To i więcej było częścią pytania otwierającego kongresmenki, podczas gdy przesłuchanie przed Kongresem często polegało bardziej na przemawianiu przez przydzielone pięć minut niż na umożliwieniu świadkowi zabrania głosu. Pingree przytoczył dowody na to, że kiedy siły amerykańskie wycofują się z obszarów w Afganistanie, lokalni przywódcy mogą lepiej przeciwstawić się talibom – ich głównym narzędziem rekrutacyjnym była amerykańska okupacja.

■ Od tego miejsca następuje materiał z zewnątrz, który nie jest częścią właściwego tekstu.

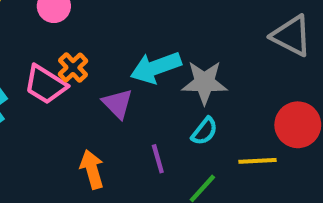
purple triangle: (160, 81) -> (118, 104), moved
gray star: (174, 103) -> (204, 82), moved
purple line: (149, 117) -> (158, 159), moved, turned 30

Zacytowała ambasadora Rosji, który był zaznajomiony z wcześniejszą okupacją Afganistanu przez Związek Radziecki, mówiąc, że Stany Zjednoczone popełniły już te same błędy i zmierzają do popełniania nowych. Po tym, jak Petraeus wyraził swój całkowity sprzeciw, nie dostarczając żadnych nowych informacji, Pingree przerwał:

„W interesie czasu, a wiem, że zaraz tu umknę, powiem tylko, że doceniam i doceniam od samego początku to, że ty i ja się nie zgadzamy. Chciałem wyrazić opinię, że myślę, że amerykańska opinia publiczna jest coraz bardziej zaniepokojona wydatkami, utratą życia i myślę, że wszyscy jesteśmy zaniepokojeni naszym brakiem sukcesu, ale bardzo dziękuję za waszą służbę. ”

W tym momencie wtrącił się Petraeus, wyjaśniając, że chce wydostać się z Afganistanu, że podziela wszystkie obawy Pingree, ale wierzy, że to, co robi, poprawia bezpieczeństwo narodowe. Powód, dla którego byliśmy w Afganistanie, był „bardzo jasny”, powiedział, nie wyjaśniając, co to było. Pingree powiedział: „Powiem jeszcze raz: doceniam twoją usługę. Mamy tu strategiczny spór”.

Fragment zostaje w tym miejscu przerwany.